● TO-DO ITEM
Which of the lines below hold the word "format"? Pull each of them out.

-------

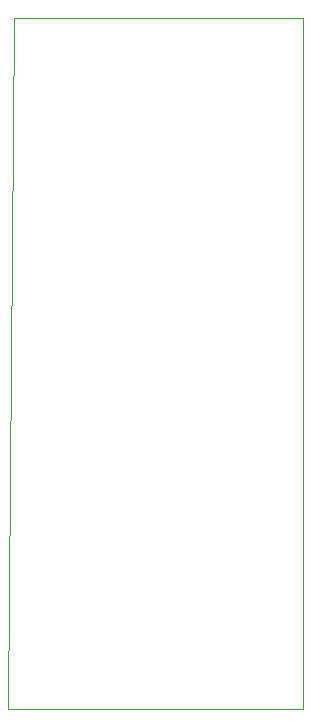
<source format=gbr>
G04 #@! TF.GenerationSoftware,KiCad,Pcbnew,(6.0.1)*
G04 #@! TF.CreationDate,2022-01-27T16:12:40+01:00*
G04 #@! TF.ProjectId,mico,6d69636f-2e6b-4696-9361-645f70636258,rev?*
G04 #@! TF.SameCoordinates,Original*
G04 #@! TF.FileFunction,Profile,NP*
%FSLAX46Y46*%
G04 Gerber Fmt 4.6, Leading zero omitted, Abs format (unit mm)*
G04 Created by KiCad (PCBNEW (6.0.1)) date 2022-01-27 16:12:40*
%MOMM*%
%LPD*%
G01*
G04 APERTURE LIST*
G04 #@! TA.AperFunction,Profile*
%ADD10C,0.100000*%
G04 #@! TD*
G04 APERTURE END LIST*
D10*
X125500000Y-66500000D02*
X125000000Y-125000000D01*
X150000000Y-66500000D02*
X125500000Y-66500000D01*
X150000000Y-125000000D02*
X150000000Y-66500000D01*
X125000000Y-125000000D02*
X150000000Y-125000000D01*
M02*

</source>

-------

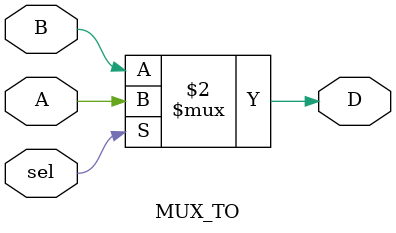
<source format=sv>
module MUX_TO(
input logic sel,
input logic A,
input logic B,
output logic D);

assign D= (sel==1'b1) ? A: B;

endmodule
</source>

-------

● ANSWER SECTION
<source format=gbr>
G04 Gerber Fmt 4.6, Leading zero omitted, Abs format (unit mm)*
<source format=sv>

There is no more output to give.